EXERCISE PASSAGE:
━━━━━━

As would be expected, it was noted that it was prepared against a background of a contracting global economy occasioned by the outbreak and the rapid spread of the Covid-19 Pandemic. The global economy is said to have contracted by 4.4 percent in 2020. In Kenya, the economy is said to have contracted by 5.7 percent in the second quarter of 2020 from a growth of 4.9 percent in the first quarter of 2020 largely due to significant contractions in the services and industry sub-sectors. Despite this, the National Treasury has noted that the economy continues to register macroeconomic stability with low and stable interest rates and a competitive exchange rate that supports exports.

However, whereas it is true that Covid 19 did occasion contraction, fact remains that the economic outlook was already and continues to be adversely situated as a result of structural inadequacies and mentioned above. Under the prevailing circumstances and assuming no significant change in policy, the economy is estimated to grow by 1.3% only in 2021 and 4.3% in 2022. However, this may be affected by political uncertainty as economic growth is likely to be muted during the electioneering period; erratic weather patterns which will have an adverse impact on crop production; and fiduciary risk including poor planning, misapplication and misappropriation of funds.

Based on the foregoing, and in consideration of the recommendations by fiscal analysts at the PBO, it is hereby proposed that:

  • A re-appraisal of all projects in the budget be undertaken. This will weed out all non-performing projects where the country is not getting value for money and redirect funds to high-returns projects. In addition to this, the Government should continue with the expenditure prioritization policy as proposed by the National Treasury with a view of minimizing costs through elimination of duplication and inefficiencies. In addition to this, a Project Management Unit (PMU) should be put in place to undertake regular monitoring and evaluation of projects as well as put in place checks and balances that guarantee quality of investments.
  • Reduce the net domestic borrowing to zero coupled with increase in concessional financing – this will reduce the incremental effect of domestic borrowing on debt and concessional external debt be used to replace/buyout expensive domestic/external debt.

━━━━━━

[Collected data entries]
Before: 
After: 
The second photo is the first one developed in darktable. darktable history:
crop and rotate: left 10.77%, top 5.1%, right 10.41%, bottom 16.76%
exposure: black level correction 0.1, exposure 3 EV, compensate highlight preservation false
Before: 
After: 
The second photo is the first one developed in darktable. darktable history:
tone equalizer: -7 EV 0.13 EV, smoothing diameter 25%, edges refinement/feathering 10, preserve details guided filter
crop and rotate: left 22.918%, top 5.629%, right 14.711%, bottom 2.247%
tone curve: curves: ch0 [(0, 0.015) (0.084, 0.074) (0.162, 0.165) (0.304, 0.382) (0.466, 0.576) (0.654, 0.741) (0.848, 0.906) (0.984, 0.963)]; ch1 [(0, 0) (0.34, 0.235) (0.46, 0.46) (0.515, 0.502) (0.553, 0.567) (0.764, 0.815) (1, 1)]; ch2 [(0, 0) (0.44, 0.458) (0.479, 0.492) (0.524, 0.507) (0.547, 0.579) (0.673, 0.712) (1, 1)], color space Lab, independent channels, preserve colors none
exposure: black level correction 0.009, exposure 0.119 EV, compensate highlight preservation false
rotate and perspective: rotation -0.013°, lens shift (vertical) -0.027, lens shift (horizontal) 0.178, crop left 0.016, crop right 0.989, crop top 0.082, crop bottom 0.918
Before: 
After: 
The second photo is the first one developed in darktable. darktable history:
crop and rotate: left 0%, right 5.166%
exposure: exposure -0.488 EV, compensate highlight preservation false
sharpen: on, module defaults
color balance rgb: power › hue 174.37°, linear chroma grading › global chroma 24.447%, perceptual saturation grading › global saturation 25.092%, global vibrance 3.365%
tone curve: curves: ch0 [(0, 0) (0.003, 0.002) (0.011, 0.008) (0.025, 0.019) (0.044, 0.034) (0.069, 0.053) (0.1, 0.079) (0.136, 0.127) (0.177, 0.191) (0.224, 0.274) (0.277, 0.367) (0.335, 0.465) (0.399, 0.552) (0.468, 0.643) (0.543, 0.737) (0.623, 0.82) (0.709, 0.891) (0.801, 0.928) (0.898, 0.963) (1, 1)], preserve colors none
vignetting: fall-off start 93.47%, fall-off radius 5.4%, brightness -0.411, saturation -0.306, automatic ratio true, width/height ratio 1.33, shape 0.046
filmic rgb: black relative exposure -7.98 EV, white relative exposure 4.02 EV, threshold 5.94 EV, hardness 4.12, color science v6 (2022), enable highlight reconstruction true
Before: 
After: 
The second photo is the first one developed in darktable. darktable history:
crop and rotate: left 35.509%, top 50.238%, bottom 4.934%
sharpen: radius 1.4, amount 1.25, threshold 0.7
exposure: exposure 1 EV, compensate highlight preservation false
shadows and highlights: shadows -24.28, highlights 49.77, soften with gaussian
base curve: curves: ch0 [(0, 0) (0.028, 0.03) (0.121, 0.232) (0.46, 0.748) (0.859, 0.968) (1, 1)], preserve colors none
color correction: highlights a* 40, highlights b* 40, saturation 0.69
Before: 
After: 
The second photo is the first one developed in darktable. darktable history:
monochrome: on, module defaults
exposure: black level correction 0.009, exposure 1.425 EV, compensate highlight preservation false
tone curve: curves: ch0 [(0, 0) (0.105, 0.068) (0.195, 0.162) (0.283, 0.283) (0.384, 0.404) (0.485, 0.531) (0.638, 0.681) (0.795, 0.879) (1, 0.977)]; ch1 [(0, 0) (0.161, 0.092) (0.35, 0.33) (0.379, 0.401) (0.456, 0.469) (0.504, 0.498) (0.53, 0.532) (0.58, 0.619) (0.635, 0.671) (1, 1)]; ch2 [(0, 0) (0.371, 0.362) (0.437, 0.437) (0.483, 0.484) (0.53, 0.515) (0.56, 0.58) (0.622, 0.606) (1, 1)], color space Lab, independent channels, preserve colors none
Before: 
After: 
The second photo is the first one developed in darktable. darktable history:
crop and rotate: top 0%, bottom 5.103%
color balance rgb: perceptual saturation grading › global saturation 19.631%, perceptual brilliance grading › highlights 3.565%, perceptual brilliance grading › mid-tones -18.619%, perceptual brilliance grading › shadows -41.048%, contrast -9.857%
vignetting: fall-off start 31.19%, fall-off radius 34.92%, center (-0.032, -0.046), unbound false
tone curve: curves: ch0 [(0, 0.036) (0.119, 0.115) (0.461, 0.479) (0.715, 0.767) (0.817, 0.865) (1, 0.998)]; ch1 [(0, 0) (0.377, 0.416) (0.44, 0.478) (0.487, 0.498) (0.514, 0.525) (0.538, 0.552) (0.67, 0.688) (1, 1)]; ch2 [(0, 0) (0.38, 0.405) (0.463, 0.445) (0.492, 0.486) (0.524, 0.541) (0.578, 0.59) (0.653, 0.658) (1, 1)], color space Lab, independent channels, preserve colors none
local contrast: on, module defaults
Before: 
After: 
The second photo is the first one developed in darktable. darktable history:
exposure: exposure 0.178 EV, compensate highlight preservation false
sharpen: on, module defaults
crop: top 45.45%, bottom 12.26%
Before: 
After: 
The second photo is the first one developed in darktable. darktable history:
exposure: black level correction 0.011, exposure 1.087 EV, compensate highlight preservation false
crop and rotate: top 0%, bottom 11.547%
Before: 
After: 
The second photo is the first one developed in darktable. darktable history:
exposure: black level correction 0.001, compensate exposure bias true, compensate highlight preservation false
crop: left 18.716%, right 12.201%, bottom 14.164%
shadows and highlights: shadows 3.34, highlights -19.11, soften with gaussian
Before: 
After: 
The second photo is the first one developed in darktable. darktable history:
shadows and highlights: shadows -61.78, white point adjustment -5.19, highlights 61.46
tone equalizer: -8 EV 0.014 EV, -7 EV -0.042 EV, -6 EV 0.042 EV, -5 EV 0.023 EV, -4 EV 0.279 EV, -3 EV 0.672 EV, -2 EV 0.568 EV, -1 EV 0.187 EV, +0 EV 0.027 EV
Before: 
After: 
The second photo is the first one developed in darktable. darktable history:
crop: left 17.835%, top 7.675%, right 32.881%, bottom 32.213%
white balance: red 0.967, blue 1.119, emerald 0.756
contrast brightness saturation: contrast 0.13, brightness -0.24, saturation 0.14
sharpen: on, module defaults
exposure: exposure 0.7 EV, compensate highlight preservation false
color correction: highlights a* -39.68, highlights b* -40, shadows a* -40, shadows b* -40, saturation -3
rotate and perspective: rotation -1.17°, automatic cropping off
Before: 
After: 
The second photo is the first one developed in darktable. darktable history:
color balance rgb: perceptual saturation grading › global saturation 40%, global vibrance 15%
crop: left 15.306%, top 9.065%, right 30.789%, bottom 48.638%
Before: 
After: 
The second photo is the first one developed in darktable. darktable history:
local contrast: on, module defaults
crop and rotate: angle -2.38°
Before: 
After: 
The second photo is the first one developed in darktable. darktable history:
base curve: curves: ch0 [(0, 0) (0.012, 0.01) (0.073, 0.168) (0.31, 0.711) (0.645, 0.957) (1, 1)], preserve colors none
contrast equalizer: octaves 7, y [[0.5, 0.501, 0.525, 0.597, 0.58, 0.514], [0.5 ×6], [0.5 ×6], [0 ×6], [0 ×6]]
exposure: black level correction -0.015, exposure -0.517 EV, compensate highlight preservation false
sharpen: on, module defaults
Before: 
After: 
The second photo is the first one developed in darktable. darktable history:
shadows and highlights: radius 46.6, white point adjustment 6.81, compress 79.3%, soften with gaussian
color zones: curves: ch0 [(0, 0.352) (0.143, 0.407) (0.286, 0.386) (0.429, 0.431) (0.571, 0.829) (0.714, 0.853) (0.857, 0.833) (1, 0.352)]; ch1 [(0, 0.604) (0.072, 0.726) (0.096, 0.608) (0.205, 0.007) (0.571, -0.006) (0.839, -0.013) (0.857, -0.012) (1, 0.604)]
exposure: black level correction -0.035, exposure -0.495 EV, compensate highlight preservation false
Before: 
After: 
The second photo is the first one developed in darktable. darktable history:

━━━━━━

COMPLETE THE FOLLOWING:
1: Duplicate the section of the economic outlook passage starting at "Based on the" and ending at "quality of investments.".
2: According to the economic outlook passage, by how much did the global economy contract in 2020?
3: Resume the economic outlook passage after its last sentence.

ANSWERS IN ORDER:
1:
Based on the foregoing, and in consideration of the recommendations by fiscal analysts at the PBO, it is hereby proposed that:

  • A re-appraisal of all projects in the budget be undertaken. This will weed out all non-performing projects where the country is not getting value for money and redirect funds to high-returns projects. In addition to this, the Government should continue with the expenditure prioritization policy as proposed by the National Treasury with a view of minimizing costs through elimination of duplication and inefficiencies. In addition to this, a Project Management Unit (PMU) should be put in place to undertake regular monitoring and evaluation of projects as well as put in place checks and balances that guarantee quality of investments.

2: 4.4 percent

3:
  • Medium term debt service expenditures must be reduced to no more than 3.4% of GDP as per the BPS 2018–Debt servicing expenditures are set to cross the Kshs. 1 trillion mark in FY 2020/21. Targeted reduction of debt servicing expenditure alongside reduction of non-core recurrent expenditures, will have a higher effect of easing fiscal space. This should however be guided by a clearly laid out policy.
  • Revision of an arbitrarily set debt ceiling- the debt ceiling as designed creates a regulatory flaw as it is delinked to the rest of the economy. Choice of a ratio would provide a debt limit that is more responsive to both liquidity and solvency concerns and lead to prudent debt management practice.
  • Address regulatory challenges and barriers to market entry for businesses that may hinder activities of foreign investors.

With the National Treasury expected submissions of the BPS to the Legislature on the 15th of February, 2021, it is imperative that we all participate in the budget making process. Public participation is provided for in the Constitution of Kenya, 2010.

Parliament will have fourteen (14) days after the BPS is submitted to table and discuss a report containing its recommendations and pass a resolution to adopt it with or without amendments. The Cabinet Secretary of the National Treasury and Planning shall consider resolutions passed by Parliament in finalizing the budget for the FY 2021/22.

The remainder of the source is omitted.